Robert P. Churchill CBAP, PMP, CSM, CSPO, CSD, CLSSBB Process Analysis for Business and Industry I can help you... Analyze and Document Your Process

Project Manager / Program Manager

First you learn how to do, then you learn how to organize the doing.

While I received a certain amount of leadership training in the Army and have earned a PMP certification, the most important insights into managing projects, programs, and to a lesser degree products, is experience. The experience comes in the form of understanding systems; communicating with customers, colleagues, technical and non-technical staff, and stakeholder at all levels; software development tools, method, and theory; and having a sense of what meeting customer requirements is about.

I began traveling to work with customers very early in my career and was recognized for having a certain amount of "customer savvy." This gave me more opportunities to get involved in upfront planning, discovery, and design efforts that taught me more and more about how all the pieces of a project, program, or product come together. While developing, installing, and commissioning control systems in the steel industry I was often the last person remaining on-site. Since I was also solely responsible for much or all of the Level 2 control systems and the high-level operation of the furnaces I served as my company's main liaison with the customer for extended periods. I also began to attend sales calls and design meetings, and give presentations.

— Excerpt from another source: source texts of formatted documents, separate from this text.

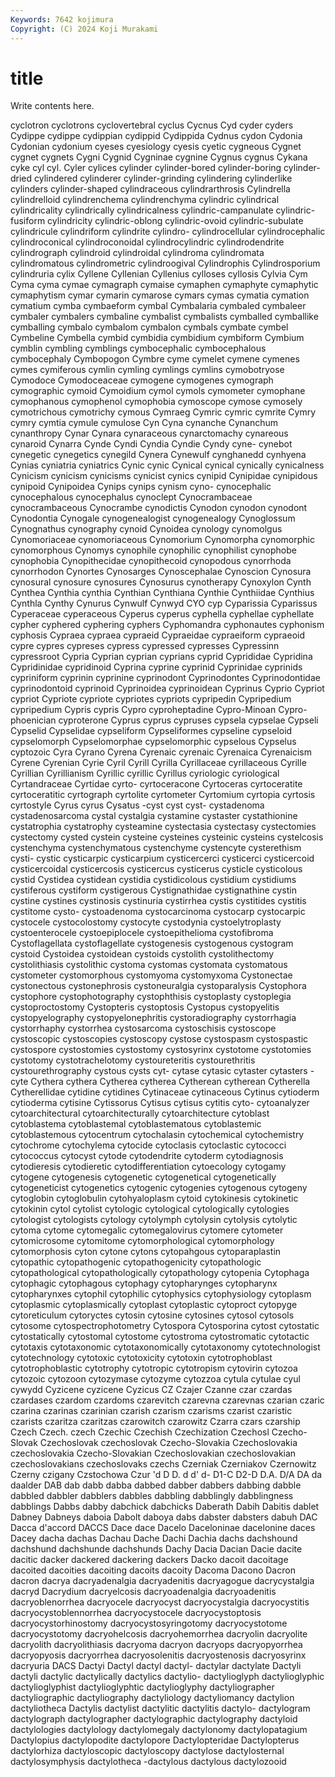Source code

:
 ```yaml
---
Keywords: 7642 kojimura
Copyright: (C) 2024 Koji Murakami
---
```


# title

Write contents here.



 cyclotron cyclotrons cyclovertebral cyclus Cycnus
Cyd cyder cyders Cydippe cydippe cydippian cydippid Cydippida Cydnus cydon
Cydonia Cydonian cydonium cyeses cyesiology cyesis cyetic cygneous Cygnet cygnet
cygnets Cygni Cygnid Cygninae cygnine Cygnus cygnus Cykana cyke cyl
cyl. Cyler cylices cylinder cylinder-bored cylinder-boring cylinder-dried cylindered cylinderer cylinder-grinding
cylindering cylinderlike cylinders cylinder-shaped cylindraceous cylindrarthrosis Cylindrella cylindrelloid cylindrenchema cylindrenchyma
cylindric cylindrical cylindricality cylindrically cylindricalness cylindric-campanulate cylindric-fusiform cylindricity cylindric-oblong cylindric-ovoid
cylindric-subulate cylindricule cylindriform cylindrite cylindro- cylindrocellular cylindrocephalic cylindroconical cylindroconoidal cylindrocylindric
cylindrodendrite cylindrograph cylindroid cylindroidal cylindroma cylindromata cylindromatous cylindrometric cylindroogival Cylindrophis
Cylindrosporium cylindruria cylix Cyllene Cyllenian Cyllenius cylloses cyllosis Cylvia Cym
Cyma cyma cymae cymagraph cymaise cymaphen cymaphyte cymaphytic cymaphytism cymar
cymarin cymarose cymars cymas cymatia cymation cymatium cymba cymbaeform cymbal
Cymbalaria cymbaled cymbaleer cymbaler cymbalers cymbaline cymbalist cymbalists cymballed cymballike
cymballing cymbalo cymbalom cymbalon cymbals cymbate cymbel Cymbeline Cymbella cymbid
cymbidia cymbidium cymbiform Cymbium cymblin cymbling cymblings cymbocephalic cymbocephalous cymbocephaly
Cymbopogon Cymbre cyme cymelet cymene cymenes cymes cymiferous cymlin cymling
cymlings cymlins cymobotryose Cymodoce Cymodoceaceae cymogene cymogenes cymograph cymographic cymoid
Cymoidium cymol cymols cymometer cymophane cymophanous cymophenol cymophobia cymoscope cymose
cymosely cymotrichous cymotrichy cymous Cymraeg Cymric cymric cymrite Cymry cymry
cymtia cymule cymulose Cyn Cyna cynanche Cynanchum cynanthropy Cynar Cynara
cynaraceous cynarctomachy cynareous cynaroid Cynarra Cynde Cyndi Cyndia Cyndie Cyndy
cyne- cynebot cynegetic cynegetics cynegild Cynera Cynewulf cynghanedd cynhyena Cynias
cyniatria cyniatrics Cynic cynic Cynical cynical cynically cynicalness Cynicism cynicism
cynicisms cynicist cynics cynipid Cynipidae cynipidous cynipoid Cynipoidea Cynips cynips
cynism cyno- cynocephalic cynocephalous cynocephalus cynoclept Cynocrambaceae cynocrambaceous Cynocrambe cynodictis
Cynodon cynodon cynodont Cynodontia Cynogale cynogenealogist cynogenealogy Cynoglossum Cynognathus cynography
cynoid Cynoidea cynology cynomolgus Cynomoriaceae cynomoriaceous Cynomorium Cynomorpha cynomorphic cynomorphous
Cynomys cynophile cynophilic cynophilist cynophobe cynophobia Cynopithecidae cynopithecoid cynopodous cynorrhoda
cynorrhodon Cynortes Cynosarges Cynoscephalae Cynoscion Cynosura cynosural cynosure cynosures Cynosurus
cynotherapy Cynoxylon Cynth Cynthea Cynthia cynthia Cynthian Cynthiana Cynthie Cynthiidae
Cynthius Cynthla Cynthy Cynurus Cynwulf Cynwyd CYO cyp Cyparissia Cyparissus
Cyperaceae cyperaceous Cyperus cyperus cyphella cyphellae cyphellate cypher cyphered cyphering
cyphers Cyphomandra cyphonautes cyphonism cyphosis Cypraea cypraea cypraeid Cypraeidae cypraeiform
cypraeoid cypre cypres cypreses cypress cypressed cypresses Cypressinn cypressroot Cypria
Cyprian cyprian cyprians cyprid Cyprididae Cypridina Cypridinidae cypridinoid Cyprina cyprine
cyprinid Cyprinidae cyprinids cypriniform cyprinin cyprinine cyprinodont Cyprinodontes Cyprinodontidae cyprinodontoid
cyprinoid Cyprinoidea cyprinoidean Cyprinus Cyprio Cypriot cypriot Cypriote cypriote cypriotes
cypriots cypripedin Cypripedium cypripedium Cypris cypris Cypro cyproheptadine Cypro-Minoan Cypro-phoenician
cyproterone Cyprus cyprus cypruses cypsela cypselae Cypseli Cypselid Cypselidae cypseliform
Cypseliformes cypseline cypseloid cypselomorph Cypselomorphae cypselomorphic cypselous Cypselus cyptozoic Cyra
Cyrano Cyrena Cyrenaic cyrenaic Cyrenaica Cyrenaicism Cyrene Cyrenian Cyrie Cyril
Cyrill Cyrilla Cyrillaceae cyrillaceous Cyrille Cyrillian Cyrillianism Cyrillic cyrillic Cyrillus
cyriologic cyriological Cyrtandraceae Cyrtidae cyrto- cyrtoceracone Cyrtoceras cyrtoceratite cyrtoceratitic cyrtograph
cyrtolite cyrtometer Cyrtomium cyrtopia cyrtosis cyrtostyle Cyrus cyrus Cysatus -cyst
cyst cyst- cystadenoma cystadenosarcoma cystal cystalgia cystamine cystaster cystathionine cystatrophia
cystatrophy cysteamine cystectasia cystectasy cystectomies cystectomy cysted cystein cysteine cysteines
cysteinic cysteins cystelcosis cystenchyma cystenchymatous cystenchyme cystencyte cysterethism cysti- cystic
cysticarpic cysticarpium cysticercerci cysticerci cysticercoid cysticercoidal cysticercosis cysticercus cysticerus cysticle
cysticolous cystid Cystidea cystidean cystidia cystidicolous cystidium cystidiums cystiferous cystiform
cystigerous Cystignathidae cystignathine cystin cystine cystines cystinosis cystinuria cystirrhea cystis
cystitides cystitis cystitome cysto- cystoadenoma cystocarcinoma cystocarp cystocarpic cystocele cystocolostomy
cystocyte cystodynia cystoelytroplasty cystoenterocele cystoepiplocele cystoepithelioma cystofibroma Cystoflagellata cystoflagellate cystogenesis
cystogenous cystogram cystoid Cystoidea cystoidean cystoids cystolith cystolithectomy cystolithiasis cystolithic
cystoma cystomas cystomata cystomatous cystometer cystomorphous cystomyoma cystomyxoma Cystonectae cystonectous
cystonephrosis cystoneuralgia cystoparalysis Cystophora cystophore cystophotography cystophthisis cystoplasty cystoplegia cystoproctostomy
Cystopteris cystoptosis Cystopus cystopyelitis cystopyelography cystopyelonephritis cystoradiography cystorrhagia cystorrhaphy cystorrhea
cystosarcoma cystoschisis cystoscope cystoscopic cystoscopies cystoscopy cystose cystospasm cystospastic cystospore
cystostomies cystostomy cystosyrinx cystotome cystotomies cystotomy cystotrachelotomy cystoureteritis cystourethritis cystourethrography
cystous cysts cyt- cytase cytasic cytaster cytasters -cyte Cythera cythera
Cytherea cytherea Cytherean cytherean Cytherella Cytherellidae cytidine cytidines Cytinaceae cytinaceous
Cytinus cytioderm cytioderma cytisine Cytissorus Cytisus cytisus cytitis cyto- cytoanalyzer
cytoarchitectural cytoarchitecturally cytoarchitecture cytoblast cytoblastema cytoblastemal cytoblastematous cytoblastemic cytoblastemous cytocentrum
cytochalasin cytochemical cytochemistry cytochrome cytochylema cytocide cytoclasis cytoclastic cytococci cytococcus
cytocyst cytode cytodendrite cytoderm cytodiagnosis cytodieresis cytodieretic cytodifferentiation cytoecology cytogamy
cytogene cytogenesis cytogenetic cytogenetical cytogenetically cytogeneticist cytogenetics cytogenic cytogenies cytogenous
cytogeny cytoglobin cytoglobulin cytohyaloplasm cytoid cytokinesis cytokinetic cytokinin cytol cytolist
cytologic cytological cytologically cytologies cytologist cytologists cytology cytolymph cytolysin cytolysis
cytolytic cytoma cytome cytomegalic cytomegalovirus cytomere cytometer cytomicrosome cytomitome cytomorphological
cytomorphology cytomorphosis cyton cytone cytons cytopahgous cytoparaplastin cytopathic cytopathogenic cytopathogenicity
cytopathologic cytopathological cytopathologically cytopathology cytopenia Cytophaga cytophagic cytophagous cytophagy cytopharynges
cytopharynx cytopharynxes cytophil cytophilic cytophysics cytophysiology cytoplasm cytoplasmic cytoplasmically cytoplast
cytoplastic cytoproct cytopyge cytoreticulum cytoryctes cytosin cytosine cytosines cytosol cytosols
cytosome cytospectrophotometry Cytospora Cytosporina cytost cytostatic cytostatically cytostomal cytostome cytostroma
cytostromatic cytotactic cytotaxis cytotaxonomic cytotaxonomically cytotaxonomy cytotechnologist cytotechnology cytotoxic cytotoxicity
cytotoxin cytotrophoblast cytotrophoblastic cytotrophy cytotropic cytotropism cytovirin cytozoa cytozoic cytozoon
cytozymase cytozyme cytozzoa cytula cytulae cyul cywydd Cyzicene cyzicene Cyzicus
CZ Czajer Czanne czar czardas czardases czardom czardoms czarevitch czarevna
czarevnas czarian czaric czarina czarinas czarinian czarish czarism czarisms czarist
czaristic czarists czaritza czaritzas czarowitch czarowitz Czarra czars czarship Czech
Czech. czech Czechic Czechish Czechization Czechosl Czecho-Slovak Czechoslovak czechoslovak Czecho-Slovakia
Czechoslovakia czechoslovakia Czecho-Slovakian Czechoslovakian czechoslovakian czechoslovakians czechoslovaks czechs Czerniak Czerniakov
Czernowitz Czerny czigany Czstochowa Czur 'd D D. d d'
d- D1-C D2-D D.A. D/A DA da daalder DAB dab
dabb dabba dabbed dabber dabbers dabbing dabble dabbled dabbler dabblers
dabbles dabbling dabblingly dabblingness dabblings Dabbs dabby dabchick dabchicks Daberath
Dabih Dabitis dablet Dabney Dabneys daboia Dabolt daboya dabs dabster
dabsters dabuh DAC Dacca d'accord DACCS Dace dace Dacelo Daceloninae
dacelonine daces Dacey dacha dachas Dachau Dache Dachi Dachia dachs
dachshound dachshund dachshunde dachshunds Dachy Dacia Dacian Dacie dacite dacitic
dacker dackered dackering dackers Dacko dacoit dacoitage dacoited dacoities dacoiting
dacoits dacoity Dacoma Dacono Dacron dacron dacrya dacryadenalgia dacryadenitis dacryagogue
dacrycystalgia dacryd Dacrydium dacryelcosis dacryoadenalgia dacryoadenitis dacryoblenorrhea dacryocele dacryocyst dacryocystalgia
dacryocystitis dacryocystoblennorrhea dacryocystocele dacryocystoptosis dacryocystorhinostomy dacryocystosyringotomy dacryocystotome dacryocystotomy dacryohelcosis dacryohemorrhea
dacryolin dacryolite dacryolith dacryolithiasis dacryoma dacryon dacryops dacryopyorrhea dacryopyosis dacryorrhea
dacryosolenitis dacryostenosis dacryosyrinx dacryuria DACS Dactyi Dactyl dactyl dactyl- dactylar
dactylate Dactyli dactyli dactylic dactylically dactylics dactylio- dactylioglyph dactylioglyphic dactylioglyphist
dactylioglyphtic dactylioglyphy dactyliographer dactyliographic dactyliography dactyliology dactyliomancy dactylion dactyliotheca Dactylis
dactylist dactylitic dactylitis dactylo- dactylogram dactylograph dactylographer dactylographic dactylography dactyloid
dactylologies dactylology dactylomegaly dactylonomy dactylopatagium Dactylopius dactylopodite dactylopore Dactylopteridae Dactylopterus
dactylorhiza dactyloscopic dactyloscopy dactylose dactylosternal dactylosymphysis dactylotheca -dactylous dactylous dactylozooid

When the opportunity presented itself I implemented online discussion boards to allow company personnel to interact with customers and each other. I began to work with contracts, first at a fairly superficial level and then in a much more involved way. I began to elicit and manage requirements and do extensive design and process documentation. I also provided training to customers and colleagues in different situations. I often did much of the communication with the customer about travel, schedules, meetings, milestones, and design, and ultimately ended up managing a program with four separate task orders, 30-something employees, three subcontracting companies, a remote office, and a sizable budget with responsibilities for tracking and invoicing.

I've used some of the standard collaboration tools but I tend to keep my planning, tracking, and reporting methods as light as possible. I prefer tracking costs and tasks on my own in Excel rather than Project, even when it comes to Gantt charts and critical path analysis, which rarely come up anyway, at least for the efforts I've been on. I view bodies of knowledge like Scrum to be guidelines and suggestions rather than rigid frameworks. I apply what works and what's needed for the situation at hand.

I'm a big believer in keeping everyone involved, informed, and engaged, and that involves sharing what I've learned, being honest about what I know and don't know, helping others learn and grow, learning from and being open to everyone, supporting internal and external communities of practice (I regularly attend several technical meetups in DC and Baltimore and have been a presenter), giving people opportunities to try new things, and generally trying to make things easier for people.

I didn't plan this part of my career. It wasn't a goal to do any sort of management, it just kind of happened. I just like to analyze interesting problems and come up with neat technical and procedural solutions. If that experience gives me more leverage to affect what kind of cool analyses I get to do and what kind of systems I get to work on then that's great. If that experience isn't needed and I'm only asked to be a team member then that's great, too. Either way I can give colleagues the best of what I've seen while helping them avoid some of the pitfalls.